Quando os discípulos viram aquele homem libertando as
pessoas do mal sem estar com eles, sem fazer parte de seu grupo, se revoltaram.
Proibiram o desconhecido de fazer o bem. Mereceram, no entanto, uma reprimenda
de Jesus: “Quem não está contra nós está a nosso favor. Não o proibais”. Eles
estavam restringindo a ação libertadora de Deus ao seu pequeno grupo. Deus, no
entanto, conforme Jesus ensina e age, não se deixa prender na pobre ação de um
pequeno grupo. Todas as pessoas de boa vontade são convidadas a colaborar na
eliminação do mal e na construção de um mundo mais humano, mais justo e
fraterno; onde todos têm acesso à vida, onde ninguém é obrigado a ficar na
margem da existência. É justamente nas “periferias” da existência que se veem
os sinais da ação do Espírito de Deus atuando. Talvez seja este um dos sentidos
da promessa que as mulheres ouvem ao se encontrarem com aquele jovem sentado no
túmulo onde Jesus fora sepultado: “... ele irá à vossa frente, na Galileia.
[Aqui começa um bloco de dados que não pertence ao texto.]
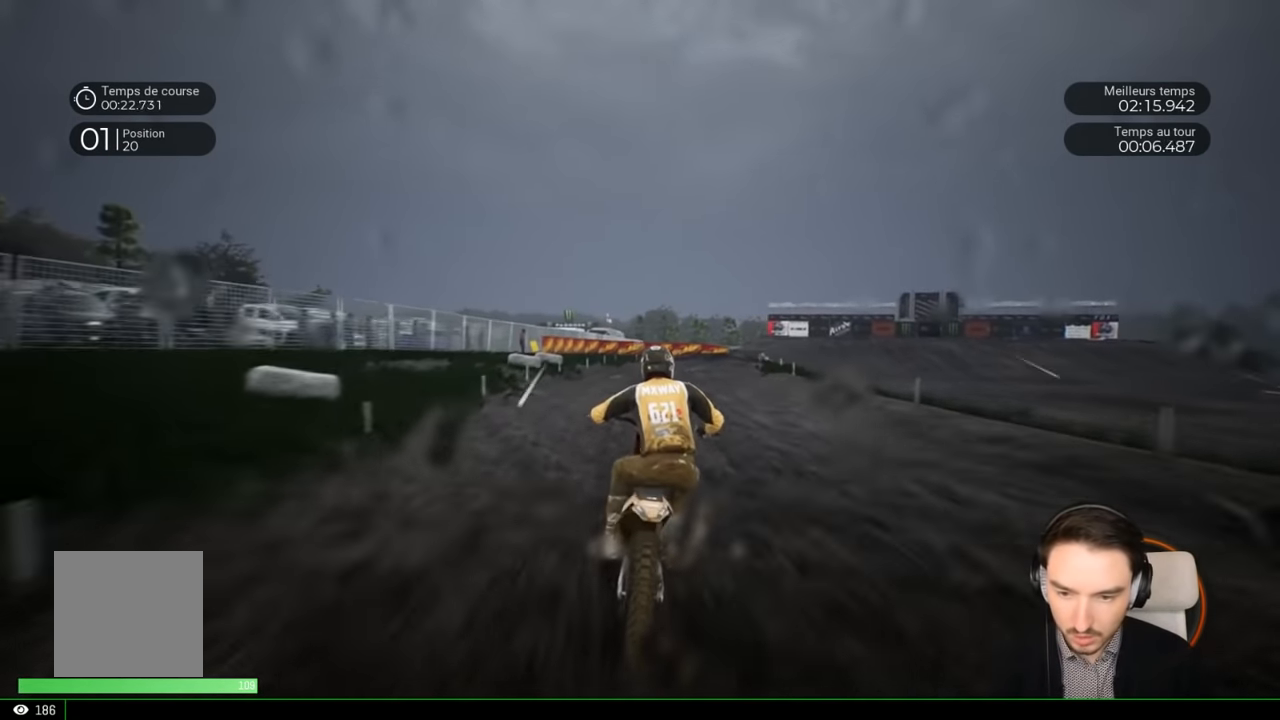
{"buttons": ["R2"], "left_stick": "right", "right_stick": "center", "events": [[84, "left_stick", "right"], [217, "left_stick", "center"], [317, "left_stick", "right"]]}
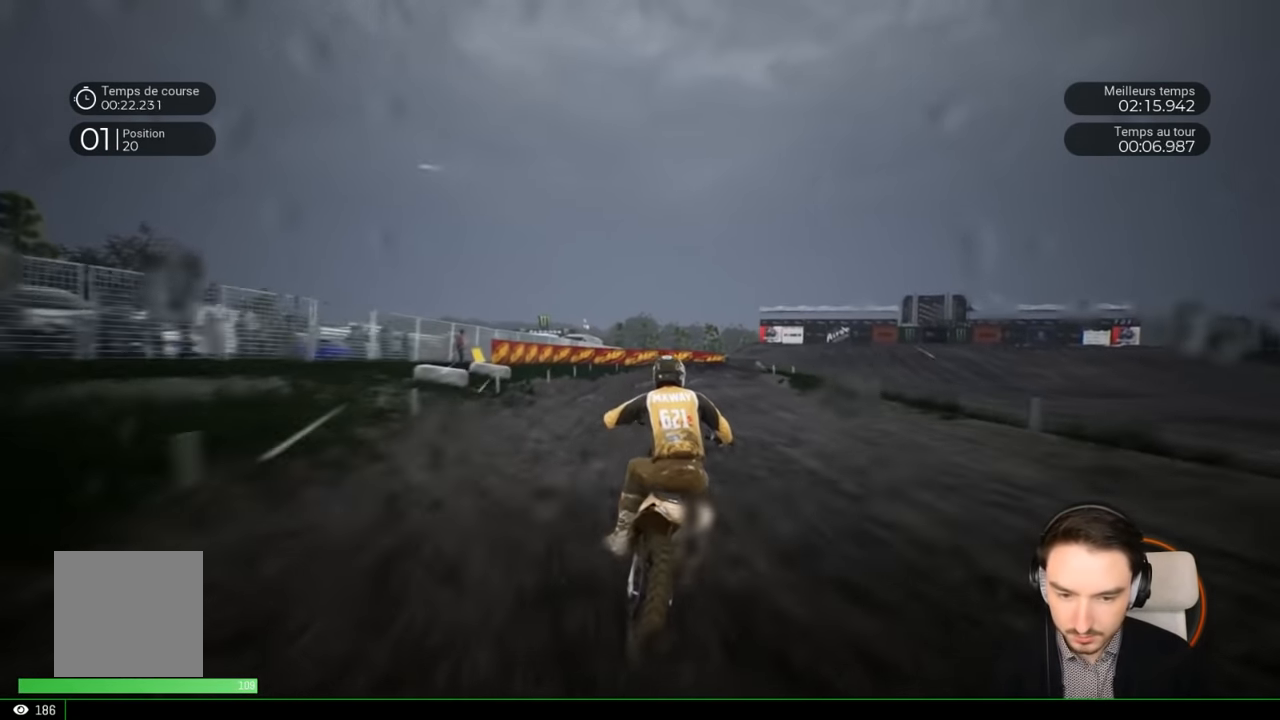
{"buttons": ["R2"], "left_stick": "down-right", "right_stick": "center", "events": [[434, "left_stick", "down-right"]]}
Lá
vós o vereis” (Mc 16, 7). Na Galileia, periferia do mundo judaico, as coisas
acontecem. Lá os discípulos deverão se encontrar com o Ressuscitado. Sem
dúvida, não é lá o centro religioso de então.
Mas, vamos ao que interessa, a Igreja não pode ser
confundida com o Reino. Ela sempre deve estar ao serviço do Reino. E, tudo o
que é bom, esteja onde estiver, é ação do Reino de Deus; e a Igreja não o pode
proibir. Ela precisa apoiar e somar. Claro que pela consciência de que Jesus
deixou uma comunidade bem unida, que se alimenta na força do Espírito de amor,
a Igreja sempre zela pela sua unidade. Alegra-se por cada membro que, na
fecundidade de seu seio materno, gera para atuar no mundo; mas não pode ir
contra os que fazem o bem fora dela. Concretamente, fora da Igreja católica
existe no mundo um número incontável de homens e mulheres que fazem o bem e
vivem trabalhando por uma humanidade mais digna, mais justa e mais libertada. A
Igreja deve ver; e mais, ensinar, que também aí está vivo o Espírito de Jesus.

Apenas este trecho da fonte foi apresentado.